Kemungkinan Motif dari Segi Psikologi

Ditanya mengenai kemungkinan motif, Margaretha mengungkap dua hal, yakni kerentanan perkembangan psikologis sebagai remaja sehingga terjadi pengambilan keputusan yang salah dan impulsif, serta adanya kemungkinan tersangka memiliki ciri kepribadian antisosial.

“Mengapa? Karena ciri kepribadian antisosial adalah orang-orang yang mau menyakiti orang lain, tapi kurang rasa bersalahnya demi mencapai tujuan awal,” ucap Margaretha.

Kepribadian itu muncul, sebagai ekspresi genetik, tapi dapat dimanifestasi jika didukung oleh lingkungan. Menurut Margaretha, lingkungan tempat berkembang yang norma benar atau salahnya masih ‘bengkok’, menjadi salah satu tanda munculnya kepribadian tersebut.

“Selain itu, mereka cenderung kurang matang dalam memahami emosi, dan kurang adanya monitoring sehingga pemberian konsekuensi atas perilakunya juga tidak maksimal,” papar alumnus Master of Research (Developmental Psychopathology) Universiteit Utrect, Belanda, tersebut.

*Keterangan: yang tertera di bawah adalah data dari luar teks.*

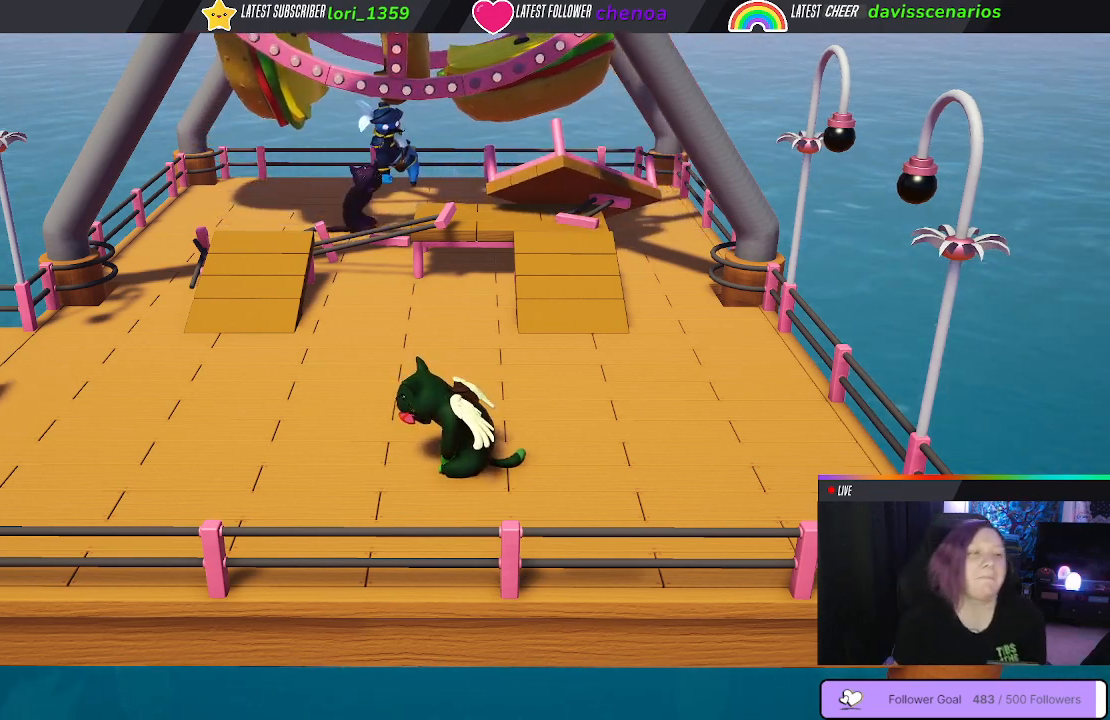
{"buttons": ["A"], "left_stick": "center", "right_stick": "center", "events": []}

Urgensi Korektif dan Rehabilitatif

Dari segi usia dan pelanggaran yang dilakukan, Margaretha merasa bahwa kedua tersangka perlu diberi pidana sesuai hukum yang berlaku. Sehingga, kejahatan yang telah dilakukan dapat menjadi upaya korektif bagi keduanya. Namun, ia juga menekankan bahwa rehabilitasi turut menjadi poin penting yang perlu diterapkan.

“Tujuan rehabilitasi adalah agar kedua remaja tersebut memahami moralitas dan kapasitas hidup sebagai manusia bermoral. Jika mereka benar memiliki ciri kepribadian antisosial, maka harus ada pendampingan ekstra karena jika tidak, keduanya dapat berpotensi untuk melakukan kejahatan serupa atau kejahatan lainnya,” ungkap Margaretha.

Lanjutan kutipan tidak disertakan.